Structurally conserved motifs of Rbg1, Tma46, Slh1 and Gir2 are critical for function. Schematic representations of the Rbg1 (A), Tma46 (B), Slh1 (C) and Gir2 (D) protein sequences with a plot of the percentage of conservation to the human, mouse, chicken, zebrafish, nematode, drosophila and arabidopsis orthologs. [Percentage conservation was derived from ClustalX alignments (38).] Boxes depict some characteristic domains of each protein and the corresponding plots are in light gray. The characteristic residues displaying 100% of conservation among eukaryote species are plotted in dark gray. Black lines indicate amino acid scales. Arrows indicate the position of truncations used in the structure/function analysis. To monitor cellular growth, serial dilutions of mutant strains (Δrbg1Δrbg2Δslh1 for (A) and Δtma46Δgir2Δslh1 for (B–D) expressing none, wild type (WT) or mutant proteins, were spotted on YPDA plates and incubated at 30°C for 2–3 days. Amounts of the WT or mutant protein were determined by western blotting. The ribosome associated Stm1 protein was used as a loading control.

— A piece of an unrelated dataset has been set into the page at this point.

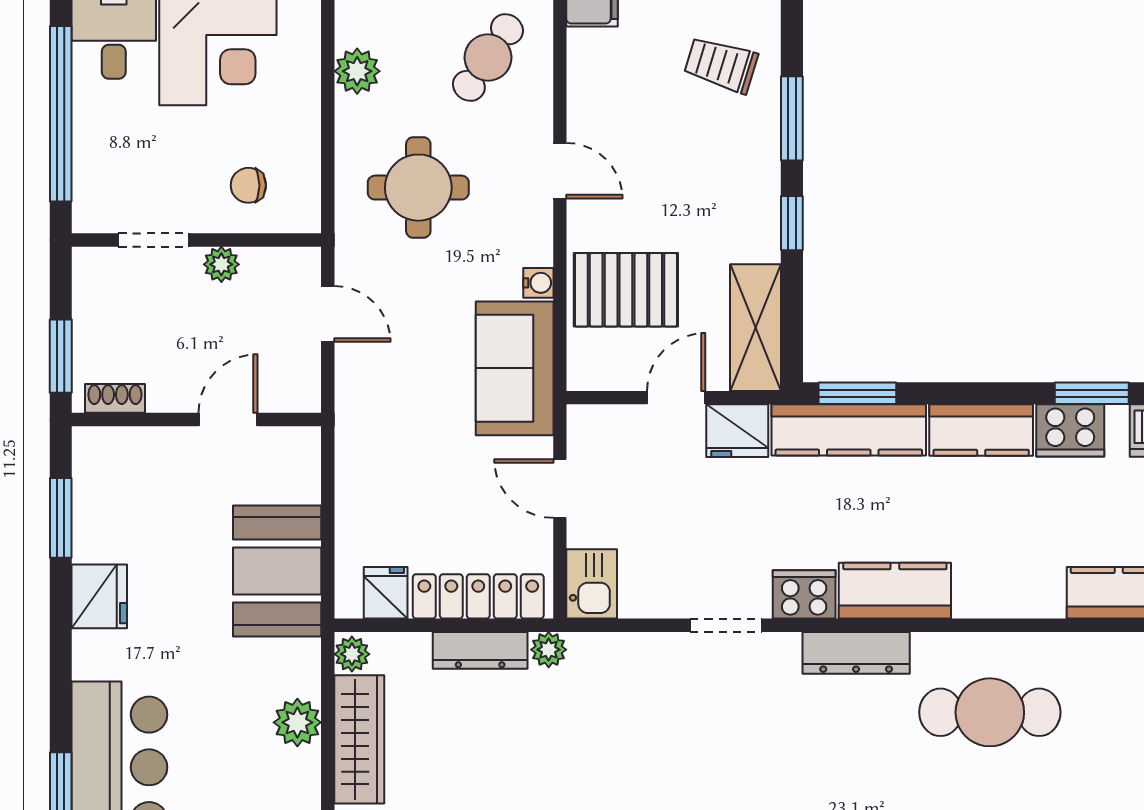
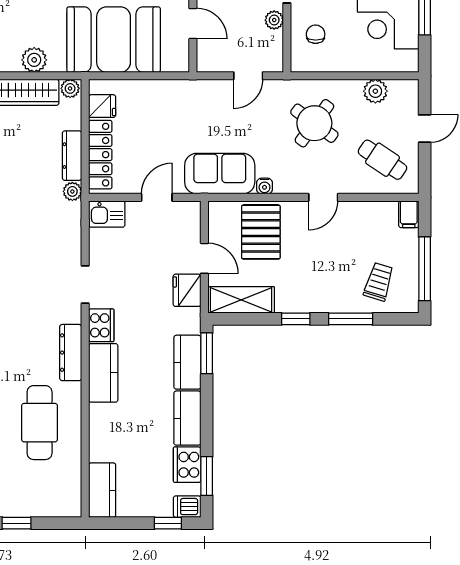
round table: (418, 188) -> (314, 123), turned 36
kitchen counter: (849, 430) -> (187, 362), width x0.67
booth: (277, 571) -> (114, 40), width x1.36, depth x1.42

Distributions of mutant proteins in polysomes sucrose gradient were analyzed by western blotting. Polysomes extracts were prepared from: (A) Δrbg1 cells expressing a Tma46-TAP fusion encoded in the genome and the HA-Rbg1 (GFPSVAAA) mutant encoded by a plasmid. (B) Δtma46 cells expressing a Rbg1-TAP fusion encoded in the genome and HA-Tma46 (ACCH-2) mutant encoded by a plasmid. (C) Δslh1 cells expressing a Rbg1-TAP fusion encoded in the genome and Slh1-ProtA (AptGaAAA) mutant encoded by a plasmid. Positions of the 40S, 60S, 80S monosomes and the polysomes are indicated.